##### Extracted data #####

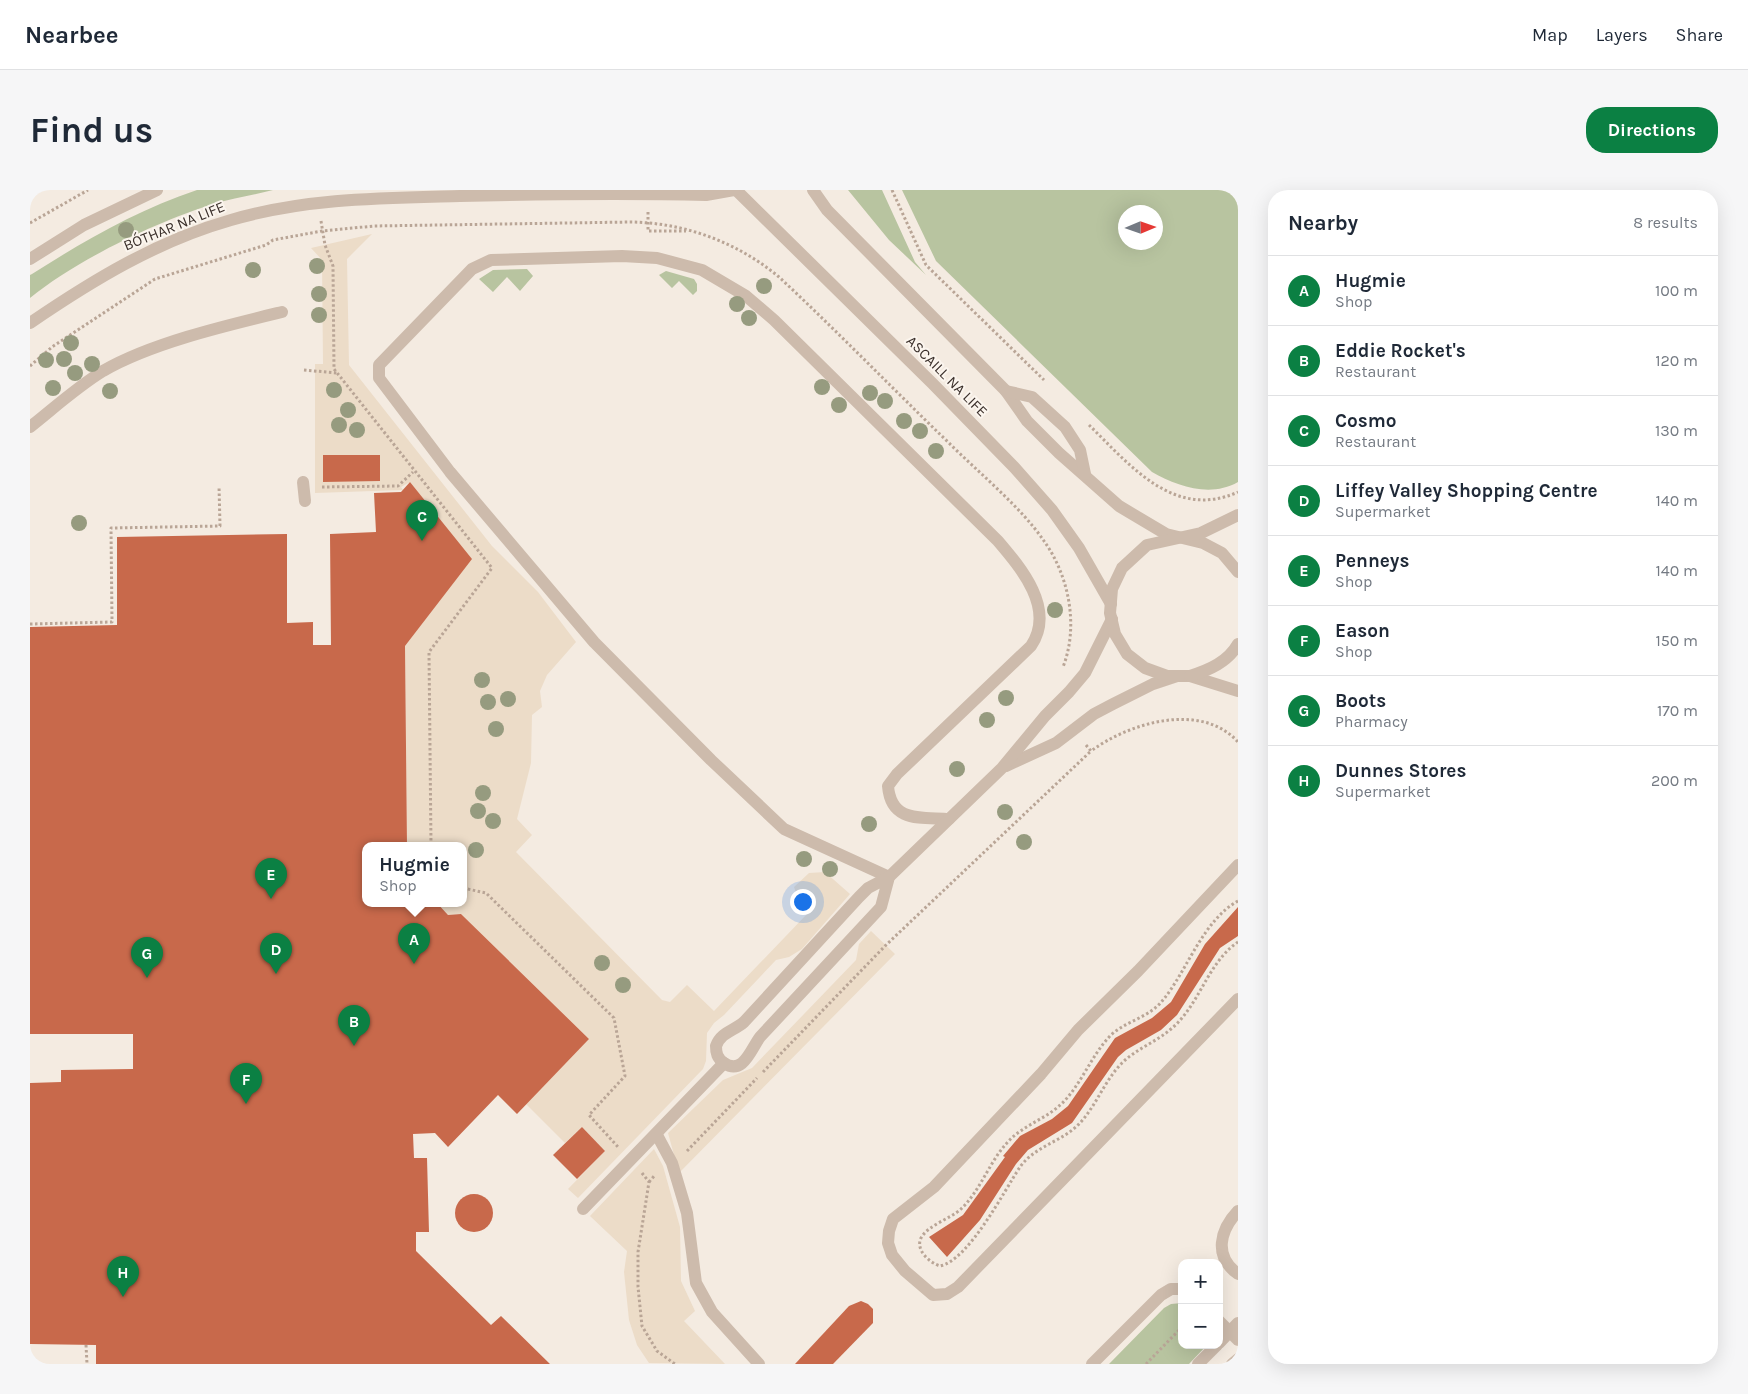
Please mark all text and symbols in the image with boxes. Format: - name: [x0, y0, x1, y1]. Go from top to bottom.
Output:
- text: Nearbee: [25, 21, 119, 49]
- text: Map: [1532, 24, 1568, 46]
- text: Layers: [1596, 24, 1648, 46]
- text: Share: [1676, 24, 1723, 46]
- button: Directions: [1586, 107, 1718, 153]
- text: Find us: [30, 110, 153, 151]
- street label: BÓTHAR NA LIFE: [121, 197, 227, 255]
- north arrow: [1118, 205, 1163, 250]
- text: Nearby: [1288, 211, 1358, 235]
- text: 8 results: [1633, 213, 1698, 232]
- text: Hugmie: [1335, 270, 1406, 292]
- text: A: [1299, 281, 1309, 300]
- text: 100 m: [1655, 281, 1698, 300]
- text: Shop: [1335, 292, 1372, 311]
- street label: ASCAILL NA LIFE: [903, 332, 991, 420]
- text: Eddie Rocket's: [1335, 340, 1466, 362]
- text: B: [1299, 351, 1309, 370]
- text: 120 m: [1655, 351, 1698, 370]
- text: Restaurant: [1335, 362, 1416, 381]
- text: Cosmo: [1335, 410, 1397, 432]
- text: C: [1299, 421, 1309, 440]
- text: 130 m: [1655, 421, 1698, 440]
- text: Restaurant: [1335, 432, 1416, 451]
- text: Liffey Valley Shopping Centre: [1335, 480, 1598, 502]
- text: D: [1299, 491, 1309, 510]
- text: 140 m: [1656, 491, 1698, 510]
- pin: C: [406, 500, 438, 541]
- text: Supermarket: [1335, 502, 1431, 521]
- text: Penneys: [1335, 550, 1409, 572]
- text: E: [1299, 561, 1309, 580]
- text: 140 m: [1656, 561, 1698, 580]
- text: Shop: [1335, 572, 1372, 591]
- text: Eason: [1335, 620, 1390, 642]
- text: F: [1300, 631, 1308, 650]
- text: 150 m: [1655, 631, 1698, 650]
- text: Shop: [1335, 642, 1372, 661]
- text: Boots: [1335, 690, 1386, 712]
- text: G: [1299, 701, 1309, 720]
- text: 170 m: [1657, 701, 1698, 720]
- text: Pharmacy: [1335, 712, 1408, 731]
- text: Dunnes Stores: [1335, 760, 1466, 782]
- text: H: [1298, 771, 1310, 790]
- text: 200 m: [1651, 771, 1698, 790]
- text: Supermarket: [1335, 782, 1431, 801]
- popup: [362, 842, 467, 907]
- text: Hugmie: [379, 854, 450, 876]
- pin: E: [255, 858, 287, 899]
- text: Shop: [379, 876, 417, 895]
- your location: [790, 889, 816, 915]
- pin: A: [398, 923, 430, 964]
- pin: D: [260, 933, 292, 974]
- pin: G: [131, 937, 163, 978]
- pin: B: [338, 1005, 370, 1046]
- pin: F: [230, 1063, 262, 1104]
- pin: H: [107, 1256, 139, 1297]
- map controls: [1178, 1259, 1223, 1349]
- button: +: [1178, 1259, 1223, 1304]
- button: −: [1178, 1304, 1223, 1349]

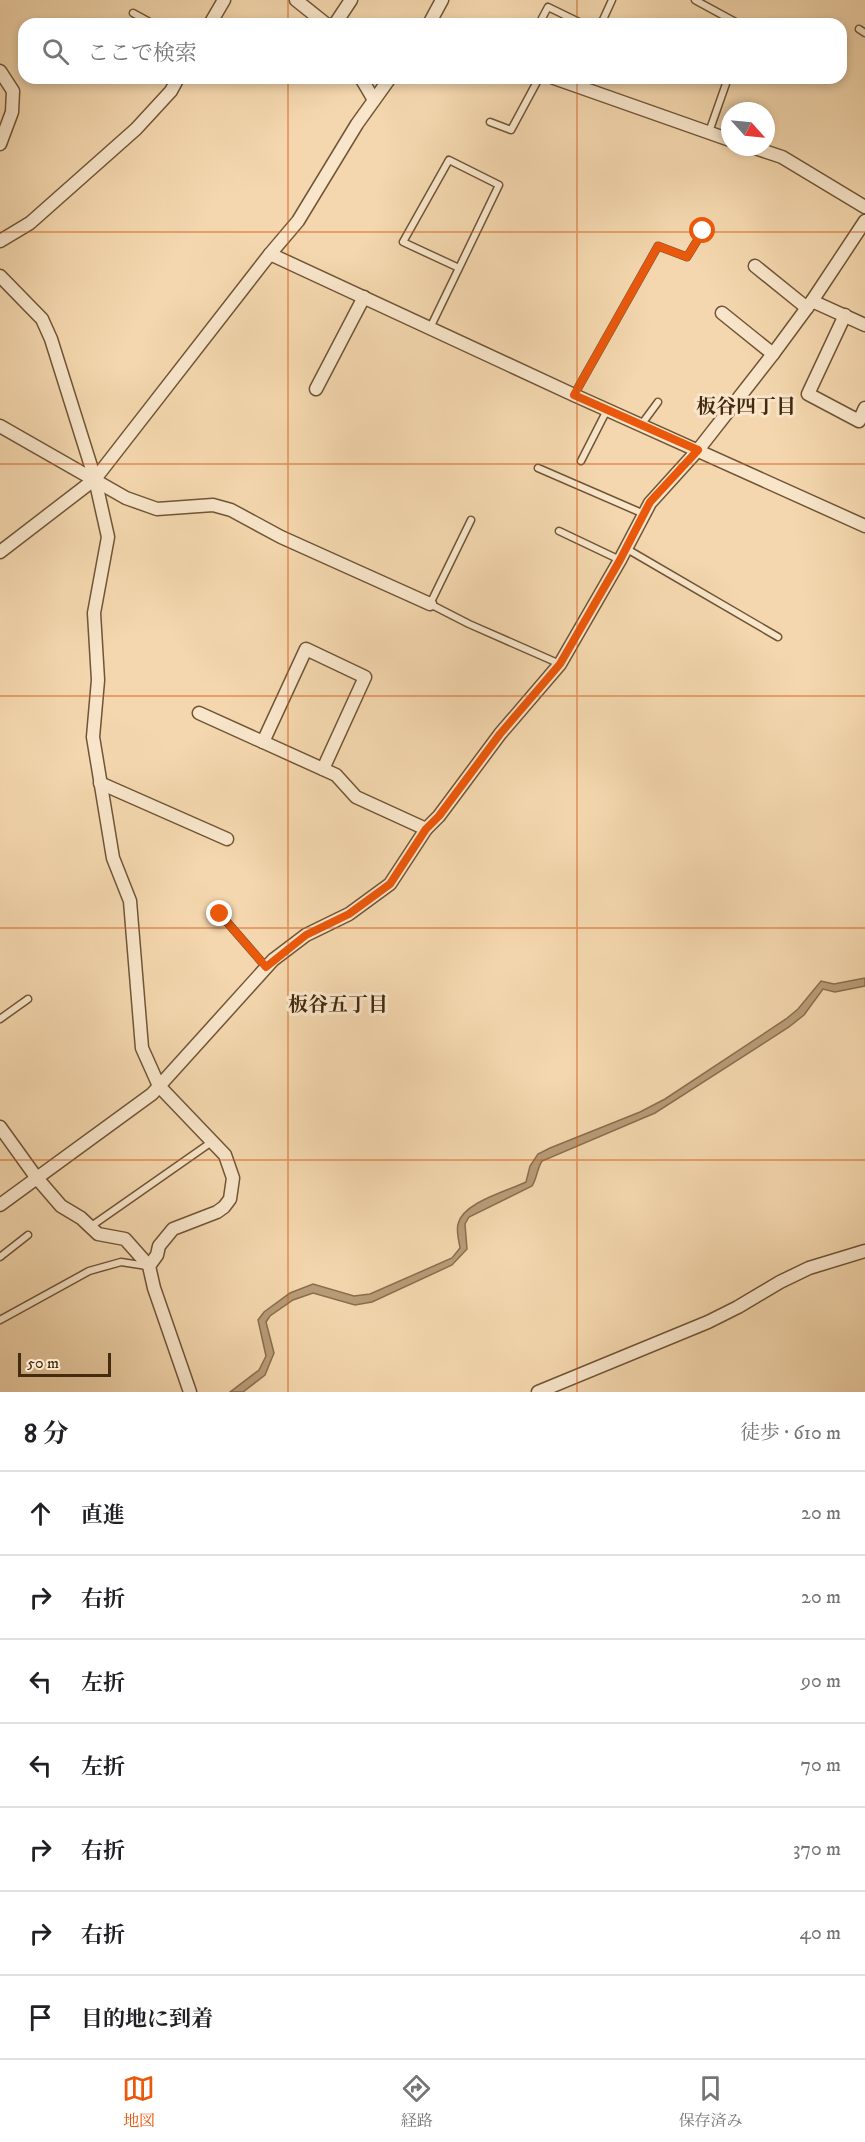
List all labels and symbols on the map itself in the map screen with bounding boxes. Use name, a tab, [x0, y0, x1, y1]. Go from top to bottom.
north arrow	[721, 102, 775, 156]
route start	[689, 217, 715, 243]
district label: 板谷四丁目	[696, 395, 796, 420]
route end	[206, 900, 232, 926]
district label: 板谷五丁目	[288, 993, 388, 1018]
scale bar	[18, 1350, 111, 1378]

#####

The problem
Nothing but the lines from the one with "List all labels" through the final line of the records may appear in the answer, and each must be transcribed exactly.

Written response
List all labels and symbols on the map itself in the map screen with bounding boxes. Use name, a tab, [x0, y0, x1, y1]. Go from top to bottom.
north arrow	[721, 102, 775, 156]
route start	[689, 217, 715, 243]
district label: 板谷四丁目	[696, 395, 796, 420]
route end	[206, 900, 232, 926]
district label: 板谷五丁目	[288, 993, 388, 1018]
scale bar	[18, 1350, 111, 1378]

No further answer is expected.